It’s a bit more difficult to get to class this year. The hallways of Southwest are finally full.

Since the school’s first year the student population has rapidly expanded, and now the school has a little over 1,000 students. Southwest is still small, by normal public school standards, but the school is starting to catch up.

The amount of students at the school has certainly grown since year one. The school ended the first official year with 786 students, and currently has 1,074 students enrolled. The hallways being crowded is certainly something new for the seniors, who will be the first graduating class to go all four years at the school.

The amount of students in the hallway has noticeably grown

“The hallways are definitely more crowded,” senior Rachel Kirby said. “It makes it harder to get around the school, but it’s so exciting to see the school getting more students.”

In 2010, 786 students were enrolled at the school. Many of those students who had transferred from their old schools returned soon after becoming Timberwolves.

“It was kind of sad seeing so many people switch back to their old high schools,” Kirby said. “I think the community of people we have at Southwest is something the other schools didn’t have.”

Even after losing so many students to transfers, Southwest is starting to make a comeback numerically. Aubry Bend Middle School was built for the 2011-2012 school year and since has serviced Southwest as its main feeder middle school. The new freshmen class has the most students so far in Southwest’s short history as a high school.

With more students enrolling at Southwest comes the chances of student life being disrupted.

“Getting to school can be an issue sometimes,” sophomore Collin Webber said. “The four-way stop sign on Quivira is really bad.”

Between the times of 7:25 and 7:40, a traffic gridlock will most likely be present at  the intersection at Quivira Road and 175th Street. Most students come from the north, and trying to get to school can be problematic.

“The first week was terrible with traffic,” junior Marise Ibraham said. “I was late to school multiple times even though I left early.”

Students have to leave their house early so they can get to their classes before they hear the bell ring.

“I really think they need to add a stoplight at that intersection,” sophomore Jack Weidner said.

A traffic light would lessen the backup on Quivira Road but would also slow down the traffic flow during the rest of the day when it’s not needed.

More students at the school means fewer parking spaces available; however, the school is currently well- equipped with areas for students to park. Southwest has 826 parking spaces; which, for the time being is enough, but with the school gaining more students there will most likely have to be more parking restrictions for underclassmen.

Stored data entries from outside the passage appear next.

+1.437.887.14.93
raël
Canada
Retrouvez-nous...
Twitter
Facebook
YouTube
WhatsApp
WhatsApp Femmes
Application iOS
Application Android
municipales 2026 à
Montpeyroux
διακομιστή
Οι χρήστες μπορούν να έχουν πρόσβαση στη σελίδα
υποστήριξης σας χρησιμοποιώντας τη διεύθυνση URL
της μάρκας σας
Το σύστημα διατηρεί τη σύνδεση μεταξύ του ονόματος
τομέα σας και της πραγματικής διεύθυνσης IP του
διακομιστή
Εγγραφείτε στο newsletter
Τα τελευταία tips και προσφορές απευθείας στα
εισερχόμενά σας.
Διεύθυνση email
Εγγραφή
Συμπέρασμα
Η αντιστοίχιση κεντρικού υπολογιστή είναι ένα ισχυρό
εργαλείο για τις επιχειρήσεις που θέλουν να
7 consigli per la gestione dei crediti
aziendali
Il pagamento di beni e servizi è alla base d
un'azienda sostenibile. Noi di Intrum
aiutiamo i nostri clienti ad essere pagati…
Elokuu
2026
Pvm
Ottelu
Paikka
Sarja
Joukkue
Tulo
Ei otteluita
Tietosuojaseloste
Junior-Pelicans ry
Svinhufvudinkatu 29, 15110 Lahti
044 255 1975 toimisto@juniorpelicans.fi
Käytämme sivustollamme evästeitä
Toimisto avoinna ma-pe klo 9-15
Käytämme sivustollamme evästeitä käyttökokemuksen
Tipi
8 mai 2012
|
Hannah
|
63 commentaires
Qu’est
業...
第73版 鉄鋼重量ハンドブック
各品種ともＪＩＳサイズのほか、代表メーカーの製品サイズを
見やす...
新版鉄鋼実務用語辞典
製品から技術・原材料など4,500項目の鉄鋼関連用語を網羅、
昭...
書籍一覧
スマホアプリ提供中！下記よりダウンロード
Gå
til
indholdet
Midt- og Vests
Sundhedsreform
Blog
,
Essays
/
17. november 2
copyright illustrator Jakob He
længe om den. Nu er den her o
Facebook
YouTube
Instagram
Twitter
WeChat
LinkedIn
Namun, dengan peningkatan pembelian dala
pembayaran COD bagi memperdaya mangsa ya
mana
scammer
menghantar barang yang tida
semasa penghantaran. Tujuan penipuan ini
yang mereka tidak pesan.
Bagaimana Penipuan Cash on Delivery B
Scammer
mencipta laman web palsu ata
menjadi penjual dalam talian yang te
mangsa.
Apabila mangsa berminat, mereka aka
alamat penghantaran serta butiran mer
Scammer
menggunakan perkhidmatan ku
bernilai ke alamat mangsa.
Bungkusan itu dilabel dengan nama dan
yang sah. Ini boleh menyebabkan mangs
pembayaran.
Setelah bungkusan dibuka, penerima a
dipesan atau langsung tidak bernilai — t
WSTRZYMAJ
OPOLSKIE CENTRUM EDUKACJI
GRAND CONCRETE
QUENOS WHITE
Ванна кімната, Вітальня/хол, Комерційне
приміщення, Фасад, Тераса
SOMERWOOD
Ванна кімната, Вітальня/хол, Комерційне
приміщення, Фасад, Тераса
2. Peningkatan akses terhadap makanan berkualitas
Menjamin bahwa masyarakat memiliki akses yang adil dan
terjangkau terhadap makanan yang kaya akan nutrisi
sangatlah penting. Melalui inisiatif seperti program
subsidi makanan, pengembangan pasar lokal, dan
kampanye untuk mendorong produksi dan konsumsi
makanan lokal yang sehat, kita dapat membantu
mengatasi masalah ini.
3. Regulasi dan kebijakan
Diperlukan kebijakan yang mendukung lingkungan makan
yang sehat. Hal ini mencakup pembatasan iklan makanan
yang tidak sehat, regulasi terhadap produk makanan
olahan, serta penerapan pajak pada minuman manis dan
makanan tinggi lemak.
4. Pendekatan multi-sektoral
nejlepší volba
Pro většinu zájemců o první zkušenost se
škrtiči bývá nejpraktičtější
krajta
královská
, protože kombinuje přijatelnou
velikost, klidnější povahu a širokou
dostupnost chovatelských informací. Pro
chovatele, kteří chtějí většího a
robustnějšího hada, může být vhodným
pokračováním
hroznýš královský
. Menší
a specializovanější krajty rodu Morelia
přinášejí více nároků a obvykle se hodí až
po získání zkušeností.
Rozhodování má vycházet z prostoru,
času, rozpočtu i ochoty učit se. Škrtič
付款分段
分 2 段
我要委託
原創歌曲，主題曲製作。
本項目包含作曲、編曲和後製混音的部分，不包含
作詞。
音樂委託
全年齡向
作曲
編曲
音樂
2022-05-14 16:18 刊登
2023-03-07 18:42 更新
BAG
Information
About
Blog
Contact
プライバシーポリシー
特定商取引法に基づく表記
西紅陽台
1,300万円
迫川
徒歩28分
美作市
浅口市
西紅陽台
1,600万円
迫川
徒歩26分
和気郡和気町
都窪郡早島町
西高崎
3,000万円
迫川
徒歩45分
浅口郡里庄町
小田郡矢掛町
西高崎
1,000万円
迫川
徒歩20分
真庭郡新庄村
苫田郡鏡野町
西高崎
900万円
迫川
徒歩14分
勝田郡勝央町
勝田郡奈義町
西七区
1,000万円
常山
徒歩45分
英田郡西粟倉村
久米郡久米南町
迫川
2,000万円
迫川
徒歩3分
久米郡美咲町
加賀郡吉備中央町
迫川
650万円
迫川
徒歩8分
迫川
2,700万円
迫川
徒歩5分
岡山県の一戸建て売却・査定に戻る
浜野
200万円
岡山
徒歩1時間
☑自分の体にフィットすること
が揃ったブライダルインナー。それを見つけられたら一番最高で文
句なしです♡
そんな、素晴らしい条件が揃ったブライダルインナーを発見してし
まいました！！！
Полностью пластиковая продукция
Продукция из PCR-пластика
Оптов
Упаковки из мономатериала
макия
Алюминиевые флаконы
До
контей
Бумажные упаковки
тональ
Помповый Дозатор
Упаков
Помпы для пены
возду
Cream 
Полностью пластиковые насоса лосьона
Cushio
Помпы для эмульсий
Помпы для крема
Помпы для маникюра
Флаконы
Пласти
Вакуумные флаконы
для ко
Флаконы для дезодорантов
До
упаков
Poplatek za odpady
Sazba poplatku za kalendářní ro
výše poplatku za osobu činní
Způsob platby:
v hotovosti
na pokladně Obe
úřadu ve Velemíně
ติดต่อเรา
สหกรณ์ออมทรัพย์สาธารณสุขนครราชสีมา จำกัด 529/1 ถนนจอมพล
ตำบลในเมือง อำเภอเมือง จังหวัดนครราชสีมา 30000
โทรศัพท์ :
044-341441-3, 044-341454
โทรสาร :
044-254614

“There are a lot more cars in the parking lot,” Kirby said. “If you don’t get to school early enough, then you have to park further away, which can be stressful.”

Cafeteria lines are also longer. Getting food can actually be a long and annoying process, especially if the kid in front of you keeps punching in his code wrong. The cafeteria has added two extra cash registers to speed up the flow of the lines, but with more and more students inside the cafeteria area at once comes the chance of bumping into someone holding a tray with a heap of mashed potatoes that could end up on someone’s brand new shorts. With the amount of students growing at the school, adding more lunch periods may be necessary, which could result in shorter lunches.

Some of the issues with the hallway being overcrowded can be avoided.

“The freshmen will sometimes just stand in the middle of the hallway and talk,” Ibraham said.

With the school starting to fill up, students, especially the new ones will need to start learning basic hallway etiquette. Simple things, like to not stand in the middle of the hallway and chit-chat with a friend, or to be glued to a phone screen while walking. School administration recognized the student growth, and hired 10 new staff members, most of which are core class instructors.

“Everyone is a real Timberwolf now,” senior Sarah Spore said. “The people at our school now actually want to be Timberwolves, not Jaguars and Tigers.”